◆ **Records contained in a dataset**
========

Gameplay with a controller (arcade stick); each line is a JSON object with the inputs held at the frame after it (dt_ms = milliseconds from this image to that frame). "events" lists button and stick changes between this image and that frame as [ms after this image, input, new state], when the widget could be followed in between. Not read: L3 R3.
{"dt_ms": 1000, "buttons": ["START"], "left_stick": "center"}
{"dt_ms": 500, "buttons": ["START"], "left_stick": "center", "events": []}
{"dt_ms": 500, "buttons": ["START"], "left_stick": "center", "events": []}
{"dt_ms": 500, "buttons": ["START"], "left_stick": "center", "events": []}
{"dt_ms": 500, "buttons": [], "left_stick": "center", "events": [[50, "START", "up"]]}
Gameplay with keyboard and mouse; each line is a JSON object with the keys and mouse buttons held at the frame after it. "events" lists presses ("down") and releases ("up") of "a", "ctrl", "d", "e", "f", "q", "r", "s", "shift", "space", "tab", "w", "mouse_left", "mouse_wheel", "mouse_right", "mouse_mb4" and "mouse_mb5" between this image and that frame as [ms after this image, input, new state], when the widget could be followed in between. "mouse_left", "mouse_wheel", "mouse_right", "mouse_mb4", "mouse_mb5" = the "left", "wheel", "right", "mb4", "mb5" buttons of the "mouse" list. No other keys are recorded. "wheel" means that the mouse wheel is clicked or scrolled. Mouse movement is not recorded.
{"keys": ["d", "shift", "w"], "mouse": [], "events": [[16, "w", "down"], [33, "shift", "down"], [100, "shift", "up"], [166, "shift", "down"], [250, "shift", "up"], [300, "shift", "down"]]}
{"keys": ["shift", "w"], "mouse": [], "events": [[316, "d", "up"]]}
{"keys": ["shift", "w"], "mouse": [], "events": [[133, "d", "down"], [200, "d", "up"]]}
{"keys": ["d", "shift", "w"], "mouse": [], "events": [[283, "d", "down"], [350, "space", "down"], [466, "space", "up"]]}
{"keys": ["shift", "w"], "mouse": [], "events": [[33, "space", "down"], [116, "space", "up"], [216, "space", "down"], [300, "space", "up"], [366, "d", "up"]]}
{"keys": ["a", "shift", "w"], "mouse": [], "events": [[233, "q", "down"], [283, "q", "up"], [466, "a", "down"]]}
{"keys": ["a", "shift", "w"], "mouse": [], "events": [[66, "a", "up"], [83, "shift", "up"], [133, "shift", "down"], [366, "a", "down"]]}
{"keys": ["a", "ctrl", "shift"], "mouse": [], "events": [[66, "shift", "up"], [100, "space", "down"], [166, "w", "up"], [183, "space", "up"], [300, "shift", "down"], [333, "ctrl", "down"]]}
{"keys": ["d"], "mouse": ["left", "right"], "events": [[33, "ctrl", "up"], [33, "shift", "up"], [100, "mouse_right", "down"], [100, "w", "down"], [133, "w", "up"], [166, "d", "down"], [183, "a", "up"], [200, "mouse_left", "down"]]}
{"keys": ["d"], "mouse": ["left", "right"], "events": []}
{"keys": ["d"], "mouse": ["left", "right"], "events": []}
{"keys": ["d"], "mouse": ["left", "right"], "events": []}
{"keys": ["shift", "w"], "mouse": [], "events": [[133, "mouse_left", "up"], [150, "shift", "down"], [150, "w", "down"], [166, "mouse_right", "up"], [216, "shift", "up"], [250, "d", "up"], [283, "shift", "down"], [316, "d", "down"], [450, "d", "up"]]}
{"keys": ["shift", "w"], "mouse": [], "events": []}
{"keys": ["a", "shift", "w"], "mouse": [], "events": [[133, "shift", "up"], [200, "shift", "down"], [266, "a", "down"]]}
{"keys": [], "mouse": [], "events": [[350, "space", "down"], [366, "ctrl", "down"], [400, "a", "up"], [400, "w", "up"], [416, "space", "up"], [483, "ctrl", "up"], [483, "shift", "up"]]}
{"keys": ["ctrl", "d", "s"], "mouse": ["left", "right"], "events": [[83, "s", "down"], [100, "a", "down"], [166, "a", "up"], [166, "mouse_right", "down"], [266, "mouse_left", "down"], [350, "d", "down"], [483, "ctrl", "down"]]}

========

◆ **About this task**
Exact reproduction of every entry is needed.

◆ **Written answer**
Gameplay with a controller (arcade stick); each line is a JSON object with the inputs held at the frame after it (dt_ms = milliseconds from this image to that frame). "events" lists button and stick changes between this image and that frame as [ms after this image, input, new state], when the widget could be followed in between. Not read: L3 R3.
{"dt_ms": 1000, "buttons": ["START"], "left_stick": "center"}
{"dt_ms": 500, "buttons": ["START"], "left_stick": "center", "events": []}
{"dt_ms": 500, "buttons": ["START"], "left_stick": "center", "events": []}
{"dt_ms": 500, "buttons": ["START"], "left_stick": "center", "events": []}
{"dt_ms": 500, "buttons": [], "left_stick": "center", "events": [[50, "START", "up"]]}
Gameplay with keyboard and mouse; each line is a JSON object with the keys and mouse buttons held at the frame after it. "events" lists presses ("down") and releases ("up") of "a", "ctrl", "d", "e", "f", "q", "r", "s", "shift", "space", "tab", "w", "mouse_left", "mouse_wheel", "mouse_right", "mouse_mb4" and "mouse_mb5" between this image and that frame as [ms after this image, input, new state], when the widget could be followed in between. "mouse_left", "mouse_wheel", "mouse_right", "mouse_mb4", "mouse_mb5" = the "left", "wheel", "right", "mb4", "mb5" buttons of the "mouse" list. No other keys are recorded. "wheel" means that the mouse wheel is clicked or scrolled. Mouse movement is not recorded.
{"keys": ["d", "shift", "w"], "mouse": [], "events": [[16, "w", "down"], [33, "shift", "down"], [100, "shift", "up"], [166, "shift", "down"], [250, "shift", "up"], [300, "shift", "down"]]}
{"keys": ["shift", "w"], "mouse": [], "events": [[316, "d", "up"]]}
{"keys": ["shift", "w"], "mouse": [], "events": [[133, "d", "down"], [200, "d", "up"]]}
{"keys": ["d", "shift", "w"], "mouse": [], "events": [[283, "d", "down"], [350, "space", "down"], [466, "space", "up"]]}
{"keys": ["shift", "w"], "mouse": [], "events": [[33, "space", "down"], [116, "space", "up"], [216, "space", "down"], [300, "space", "up"], [366, "d", "up"]]}
{"keys": ["a", "shift", "w"], "mouse": [], "events": [[233, "q", "down"], [283, "q", "up"], [466, "a", "down"]]}
{"keys": ["a", "shift", "w"], "mouse": [], "events": [[66, "a", "up"], [83, "shift", "up"], [133, "shift", "down"], [366, "a", "down"]]}
{"keys": ["a", "ctrl", "shift"], "mouse": [], "events": [[66, "shift", "up"], [100, "space", "down"], [166, "w", "up"], [183, "space", "up"], [300, "shift", "down"], [333, "ctrl", "down"]]}
{"keys": ["d"], "mouse": ["left", "right"], "events": [[33, "ctrl", "up"], [33, "shift", "up"], [100, "mouse_right", "down"], [100, "w", "down"], [133, "w", "up"], [166, "d", "down"], [183, "a", "up"], [200, "mouse_left", "down"]]}
{"keys": ["d"], "mouse": ["left", "right"], "events": []}
{"keys": ["d"], "mouse": ["left", "right"], "events": []}
{"keys": ["d"], "mouse": ["left", "right"], "events": []}
{"keys": ["shift", "w"], "mouse": [], "events": [[133, "mouse_left", "up"], [150, "shift", "down"], [150, "w", "down"], [166, "mouse_right", "up"], [216, "shift", "up"], [250, "d", "up"], [283, "shift", "down"], [316, "d", "down"], [450, "d", "up"]]}
{"keys": ["shift", "w"], "mouse": [], "events": []}
{"keys": ["a", "shift", "w"], "mouse": [], "events": [[133, "shift", "up"], [200, "shift", "down"], [266, "a", "down"]]}
{"keys": [], "mouse": [], "events": [[350, "space", "down"], [366, "ctrl", "down"], [400, "a", "up"], [400, "w", "up"], [416, "space", "up"], [483, "ctrl", "up"], [483, "shift", "up"]]}
{"keys": ["ctrl", "d", "s"], "mouse": ["left", "right"], "events": [[83, "s", "down"], [100, "a", "down"], [166, "a", "up"], [166, "mouse_right", "down"], [266, "mouse_left", "down"], [350, "d", "down"], [483, "ctrl", "down"]]}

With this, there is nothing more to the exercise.